▸ **RECORDS FOR THE EXERCISE**:

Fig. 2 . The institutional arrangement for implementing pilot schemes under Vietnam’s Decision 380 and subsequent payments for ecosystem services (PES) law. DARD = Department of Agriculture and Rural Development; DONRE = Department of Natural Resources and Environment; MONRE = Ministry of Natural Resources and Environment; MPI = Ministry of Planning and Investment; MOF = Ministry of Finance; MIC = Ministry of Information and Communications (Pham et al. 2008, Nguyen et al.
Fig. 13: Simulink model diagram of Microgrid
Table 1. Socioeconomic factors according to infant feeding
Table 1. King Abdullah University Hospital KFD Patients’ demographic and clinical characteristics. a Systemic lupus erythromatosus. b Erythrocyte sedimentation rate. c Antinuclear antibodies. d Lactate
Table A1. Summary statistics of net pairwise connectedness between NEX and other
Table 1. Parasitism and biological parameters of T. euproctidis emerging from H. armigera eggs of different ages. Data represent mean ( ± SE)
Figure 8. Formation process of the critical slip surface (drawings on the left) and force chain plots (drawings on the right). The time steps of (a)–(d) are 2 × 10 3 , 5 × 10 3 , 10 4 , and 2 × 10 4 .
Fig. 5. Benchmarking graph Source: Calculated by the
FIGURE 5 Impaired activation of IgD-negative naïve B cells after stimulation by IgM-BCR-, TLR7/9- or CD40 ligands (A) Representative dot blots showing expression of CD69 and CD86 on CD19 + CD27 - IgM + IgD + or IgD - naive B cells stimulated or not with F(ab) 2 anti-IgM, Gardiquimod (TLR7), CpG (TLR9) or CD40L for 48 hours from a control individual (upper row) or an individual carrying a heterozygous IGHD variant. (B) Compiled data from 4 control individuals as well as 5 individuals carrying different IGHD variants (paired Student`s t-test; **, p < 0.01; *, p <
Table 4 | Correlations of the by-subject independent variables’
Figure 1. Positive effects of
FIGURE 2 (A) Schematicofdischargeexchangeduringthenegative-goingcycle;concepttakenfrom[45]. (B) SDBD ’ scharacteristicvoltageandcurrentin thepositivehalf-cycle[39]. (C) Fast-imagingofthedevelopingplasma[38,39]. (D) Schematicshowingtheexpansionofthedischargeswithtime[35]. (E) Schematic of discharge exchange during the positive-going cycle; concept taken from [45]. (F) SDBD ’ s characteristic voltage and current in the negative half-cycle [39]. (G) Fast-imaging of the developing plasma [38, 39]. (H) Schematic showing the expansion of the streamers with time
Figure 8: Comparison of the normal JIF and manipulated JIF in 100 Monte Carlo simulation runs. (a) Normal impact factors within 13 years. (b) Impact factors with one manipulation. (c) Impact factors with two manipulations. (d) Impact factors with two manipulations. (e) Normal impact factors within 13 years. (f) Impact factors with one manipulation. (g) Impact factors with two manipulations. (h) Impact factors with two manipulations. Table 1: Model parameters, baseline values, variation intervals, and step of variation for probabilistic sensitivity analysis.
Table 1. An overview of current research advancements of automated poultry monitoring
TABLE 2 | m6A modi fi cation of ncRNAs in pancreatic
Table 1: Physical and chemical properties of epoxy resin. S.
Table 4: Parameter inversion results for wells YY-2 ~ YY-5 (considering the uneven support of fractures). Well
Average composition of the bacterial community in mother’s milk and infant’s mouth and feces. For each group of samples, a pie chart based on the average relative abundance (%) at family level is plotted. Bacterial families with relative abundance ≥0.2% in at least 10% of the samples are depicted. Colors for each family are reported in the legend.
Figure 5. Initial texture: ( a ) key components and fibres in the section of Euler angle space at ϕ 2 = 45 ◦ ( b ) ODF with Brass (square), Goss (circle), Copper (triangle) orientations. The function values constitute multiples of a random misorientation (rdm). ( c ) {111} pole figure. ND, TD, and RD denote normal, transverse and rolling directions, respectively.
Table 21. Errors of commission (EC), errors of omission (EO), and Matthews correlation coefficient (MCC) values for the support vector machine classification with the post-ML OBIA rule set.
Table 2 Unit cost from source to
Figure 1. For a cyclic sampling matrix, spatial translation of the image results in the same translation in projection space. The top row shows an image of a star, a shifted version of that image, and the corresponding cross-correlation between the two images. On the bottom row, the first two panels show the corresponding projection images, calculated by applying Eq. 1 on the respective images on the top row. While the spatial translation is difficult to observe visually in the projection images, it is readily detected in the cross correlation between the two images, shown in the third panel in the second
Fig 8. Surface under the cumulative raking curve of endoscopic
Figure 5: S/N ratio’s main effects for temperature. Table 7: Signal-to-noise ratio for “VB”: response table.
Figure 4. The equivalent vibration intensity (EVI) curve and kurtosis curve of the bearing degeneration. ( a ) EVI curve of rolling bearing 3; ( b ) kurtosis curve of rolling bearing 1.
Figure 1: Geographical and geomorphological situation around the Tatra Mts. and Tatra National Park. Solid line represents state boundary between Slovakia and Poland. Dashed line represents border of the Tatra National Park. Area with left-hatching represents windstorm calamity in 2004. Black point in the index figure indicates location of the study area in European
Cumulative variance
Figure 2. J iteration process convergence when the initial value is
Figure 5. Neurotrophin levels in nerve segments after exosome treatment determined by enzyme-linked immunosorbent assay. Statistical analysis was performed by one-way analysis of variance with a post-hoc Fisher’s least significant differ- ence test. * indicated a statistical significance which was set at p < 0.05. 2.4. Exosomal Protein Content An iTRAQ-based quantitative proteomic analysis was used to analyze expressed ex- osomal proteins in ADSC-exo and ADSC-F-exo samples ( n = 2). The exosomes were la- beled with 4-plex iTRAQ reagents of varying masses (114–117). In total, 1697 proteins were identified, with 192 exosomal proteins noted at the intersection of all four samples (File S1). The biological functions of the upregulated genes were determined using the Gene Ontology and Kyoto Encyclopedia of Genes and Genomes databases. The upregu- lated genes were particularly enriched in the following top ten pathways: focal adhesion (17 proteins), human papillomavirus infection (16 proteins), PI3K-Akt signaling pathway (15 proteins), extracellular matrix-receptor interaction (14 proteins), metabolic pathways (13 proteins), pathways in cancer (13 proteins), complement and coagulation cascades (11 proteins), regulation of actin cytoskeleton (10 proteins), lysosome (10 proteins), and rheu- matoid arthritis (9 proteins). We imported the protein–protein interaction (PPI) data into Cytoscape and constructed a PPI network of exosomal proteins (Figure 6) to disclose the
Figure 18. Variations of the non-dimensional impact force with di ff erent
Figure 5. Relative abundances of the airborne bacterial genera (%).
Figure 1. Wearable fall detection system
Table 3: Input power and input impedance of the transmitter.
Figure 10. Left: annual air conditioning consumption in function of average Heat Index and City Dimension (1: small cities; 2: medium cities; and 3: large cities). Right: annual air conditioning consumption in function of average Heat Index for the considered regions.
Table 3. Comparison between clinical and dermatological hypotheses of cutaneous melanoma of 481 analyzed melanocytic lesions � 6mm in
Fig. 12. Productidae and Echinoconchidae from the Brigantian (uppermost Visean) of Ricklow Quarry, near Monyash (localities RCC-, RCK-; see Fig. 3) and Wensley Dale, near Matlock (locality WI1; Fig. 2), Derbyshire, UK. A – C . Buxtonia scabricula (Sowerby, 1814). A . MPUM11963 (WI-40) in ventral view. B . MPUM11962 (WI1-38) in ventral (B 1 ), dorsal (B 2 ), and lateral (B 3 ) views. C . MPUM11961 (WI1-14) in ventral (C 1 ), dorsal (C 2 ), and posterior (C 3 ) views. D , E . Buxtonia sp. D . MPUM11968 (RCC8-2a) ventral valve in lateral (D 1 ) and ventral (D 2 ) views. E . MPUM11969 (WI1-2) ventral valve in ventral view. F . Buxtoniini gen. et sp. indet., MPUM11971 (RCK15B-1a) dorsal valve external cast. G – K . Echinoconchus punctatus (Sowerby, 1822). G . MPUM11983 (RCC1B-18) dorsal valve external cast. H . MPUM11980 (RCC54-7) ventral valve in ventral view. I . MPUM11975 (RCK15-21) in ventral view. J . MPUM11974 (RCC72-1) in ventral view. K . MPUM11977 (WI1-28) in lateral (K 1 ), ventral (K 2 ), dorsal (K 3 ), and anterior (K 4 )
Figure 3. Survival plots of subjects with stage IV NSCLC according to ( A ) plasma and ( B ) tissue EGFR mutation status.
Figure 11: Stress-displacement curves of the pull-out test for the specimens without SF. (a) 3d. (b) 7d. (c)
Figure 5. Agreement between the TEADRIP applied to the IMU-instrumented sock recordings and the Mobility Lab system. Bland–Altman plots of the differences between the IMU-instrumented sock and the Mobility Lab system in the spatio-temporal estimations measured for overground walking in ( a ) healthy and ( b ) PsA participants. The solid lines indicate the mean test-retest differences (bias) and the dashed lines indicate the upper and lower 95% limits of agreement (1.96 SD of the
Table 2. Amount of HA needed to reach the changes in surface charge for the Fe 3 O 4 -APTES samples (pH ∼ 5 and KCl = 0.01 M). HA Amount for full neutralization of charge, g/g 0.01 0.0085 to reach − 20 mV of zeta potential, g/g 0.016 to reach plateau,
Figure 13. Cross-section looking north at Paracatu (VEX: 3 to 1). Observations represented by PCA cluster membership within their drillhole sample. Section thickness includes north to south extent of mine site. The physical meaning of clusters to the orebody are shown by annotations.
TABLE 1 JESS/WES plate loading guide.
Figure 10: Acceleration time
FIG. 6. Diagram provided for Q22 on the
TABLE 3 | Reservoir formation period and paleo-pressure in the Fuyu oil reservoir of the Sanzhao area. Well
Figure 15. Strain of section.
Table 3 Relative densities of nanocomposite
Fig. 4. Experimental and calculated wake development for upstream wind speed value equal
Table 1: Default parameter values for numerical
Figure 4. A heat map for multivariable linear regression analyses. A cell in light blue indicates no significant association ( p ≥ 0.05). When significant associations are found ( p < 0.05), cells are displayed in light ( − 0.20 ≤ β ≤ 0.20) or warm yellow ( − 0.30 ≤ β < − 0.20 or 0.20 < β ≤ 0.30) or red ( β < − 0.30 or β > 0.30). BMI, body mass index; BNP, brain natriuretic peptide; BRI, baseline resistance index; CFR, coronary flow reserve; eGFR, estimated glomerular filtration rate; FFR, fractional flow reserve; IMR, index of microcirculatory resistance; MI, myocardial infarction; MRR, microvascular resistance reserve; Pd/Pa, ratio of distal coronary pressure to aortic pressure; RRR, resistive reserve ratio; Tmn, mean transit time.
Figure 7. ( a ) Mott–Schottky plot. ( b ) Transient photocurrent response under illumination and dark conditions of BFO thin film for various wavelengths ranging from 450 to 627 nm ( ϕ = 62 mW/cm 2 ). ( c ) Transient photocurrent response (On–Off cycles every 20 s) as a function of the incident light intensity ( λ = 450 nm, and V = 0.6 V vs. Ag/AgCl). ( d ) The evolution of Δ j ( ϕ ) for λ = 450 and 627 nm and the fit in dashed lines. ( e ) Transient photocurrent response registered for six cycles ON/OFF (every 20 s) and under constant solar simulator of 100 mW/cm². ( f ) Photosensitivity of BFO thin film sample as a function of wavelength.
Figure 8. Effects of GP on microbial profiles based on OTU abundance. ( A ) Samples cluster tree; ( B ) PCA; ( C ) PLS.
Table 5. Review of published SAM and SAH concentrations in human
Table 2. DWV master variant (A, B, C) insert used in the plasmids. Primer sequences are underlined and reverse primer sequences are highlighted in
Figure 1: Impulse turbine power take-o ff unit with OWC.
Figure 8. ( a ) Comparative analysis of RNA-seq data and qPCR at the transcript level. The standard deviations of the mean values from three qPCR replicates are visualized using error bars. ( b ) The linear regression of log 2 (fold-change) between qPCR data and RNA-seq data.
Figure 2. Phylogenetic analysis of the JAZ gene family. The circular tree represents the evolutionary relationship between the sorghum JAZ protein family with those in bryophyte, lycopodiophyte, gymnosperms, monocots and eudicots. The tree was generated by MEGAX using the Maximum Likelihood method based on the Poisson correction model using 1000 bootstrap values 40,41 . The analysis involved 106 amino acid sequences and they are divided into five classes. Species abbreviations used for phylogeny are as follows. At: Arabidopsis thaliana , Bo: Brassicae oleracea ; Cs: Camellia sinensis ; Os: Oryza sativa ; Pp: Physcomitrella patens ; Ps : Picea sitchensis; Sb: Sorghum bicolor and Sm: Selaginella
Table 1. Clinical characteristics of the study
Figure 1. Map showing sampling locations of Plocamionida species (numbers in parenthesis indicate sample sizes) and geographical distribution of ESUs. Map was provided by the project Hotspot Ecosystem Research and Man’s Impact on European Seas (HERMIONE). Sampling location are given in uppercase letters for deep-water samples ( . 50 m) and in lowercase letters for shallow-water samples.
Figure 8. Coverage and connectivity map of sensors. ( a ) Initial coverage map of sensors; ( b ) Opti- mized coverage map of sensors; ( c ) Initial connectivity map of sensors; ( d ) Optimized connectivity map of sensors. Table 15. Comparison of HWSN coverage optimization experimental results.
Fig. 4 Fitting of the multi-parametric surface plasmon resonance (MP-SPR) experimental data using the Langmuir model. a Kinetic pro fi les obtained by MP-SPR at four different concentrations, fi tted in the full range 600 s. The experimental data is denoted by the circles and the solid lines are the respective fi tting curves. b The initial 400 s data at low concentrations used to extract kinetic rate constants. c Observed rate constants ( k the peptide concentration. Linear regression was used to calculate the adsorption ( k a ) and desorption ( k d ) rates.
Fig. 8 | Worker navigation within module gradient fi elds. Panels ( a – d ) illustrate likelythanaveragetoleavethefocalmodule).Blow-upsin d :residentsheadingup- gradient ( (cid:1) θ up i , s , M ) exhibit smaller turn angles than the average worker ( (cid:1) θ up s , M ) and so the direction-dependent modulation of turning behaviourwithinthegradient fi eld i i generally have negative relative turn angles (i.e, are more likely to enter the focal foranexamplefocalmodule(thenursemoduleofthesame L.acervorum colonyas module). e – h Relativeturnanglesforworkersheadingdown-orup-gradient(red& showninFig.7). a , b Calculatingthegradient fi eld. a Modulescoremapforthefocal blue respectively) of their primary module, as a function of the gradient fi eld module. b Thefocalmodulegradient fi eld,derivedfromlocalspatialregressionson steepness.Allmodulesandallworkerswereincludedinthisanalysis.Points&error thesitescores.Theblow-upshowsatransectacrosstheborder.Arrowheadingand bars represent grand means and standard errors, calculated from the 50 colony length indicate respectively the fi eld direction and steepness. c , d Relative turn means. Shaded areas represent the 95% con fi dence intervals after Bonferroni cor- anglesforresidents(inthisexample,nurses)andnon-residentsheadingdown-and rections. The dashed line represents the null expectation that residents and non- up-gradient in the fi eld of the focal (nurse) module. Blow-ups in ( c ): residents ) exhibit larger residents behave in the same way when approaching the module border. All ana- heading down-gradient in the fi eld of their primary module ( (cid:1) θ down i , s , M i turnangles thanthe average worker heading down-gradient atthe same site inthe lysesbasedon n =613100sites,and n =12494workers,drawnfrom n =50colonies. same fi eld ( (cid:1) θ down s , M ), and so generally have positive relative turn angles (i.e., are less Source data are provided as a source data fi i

▸ **WHAT YOU HAVE TO DO**: Please reproduce exactly the lines in the listing above from the one containing "Figure 15. Strain of section." through the one containing "Figure 1: Impulse", both included, and nothing more.

▸ **FINISHED TASK**:
Figure 15. Strain of section.
Table 3 Relative densities of nanocomposite
Fig. 4. Experimental and calculated wake development for upstream wind speed value equal
Table 1: Default parameter values for numerical
Figure 4. A heat map for multivariable linear regression analyses. A cell in light blue indicates no significant association ( p ≥ 0.05). When significant associations are found ( p < 0.05), cells are displayed in light ( − 0.20 ≤ β ≤ 0.20) or warm yellow ( − 0.30 ≤ β < − 0.20 or 0.20 < β ≤ 0.30) or red ( β < − 0.30 or β > 0.30). BMI, body mass index; BNP, brain natriuretic peptide; BRI, baseline resistance index; CFR, coronary flow reserve; eGFR, estimated glomerular filtration rate; FFR, fractional flow reserve; IMR, index of microcirculatory resistance; MI, myocardial infarction; MRR, microvascular resistance reserve; Pd/Pa, ratio of distal coronary pressure to aortic pressure; RRR, resistive reserve ratio; Tmn, mean transit time.
Figure 7. ( a ) Mott–Schottky plot. ( b ) Transient photocurrent response under illumination and dark conditions of BFO thin film for various wavelengths ranging from 450 to 627 nm ( ϕ = 62 mW/cm 2 ). ( c ) Transient photocurrent response (On–Off cycles every 20 s) as a function of the incident light intensity ( λ = 450 nm, and V = 0.6 V vs. Ag/AgCl). ( d ) The evolution of Δ j ( ϕ ) for λ = 450 and 627 nm and the fit in dashed lines. ( e ) Transient photocurrent response registered for six cycles ON/OFF (every 20 s) and under constant solar simulator of 100 mW/cm². ( f ) Photosensitivity of BFO thin film sample as a function of wavelength.
Figure 8. Effects of GP on microbial profiles based on OTU abundance. ( A ) Samples cluster tree; ( B ) PCA; ( C ) PLS.
Table 5. Review of published SAM and SAH concentrations in human
Table 2. DWV master variant (A, B, C) insert used in the plasmids. Primer sequences are underlined and reverse primer sequences are highlighted in
Figure 1: Impulse turbine power take-o ff unit with OWC.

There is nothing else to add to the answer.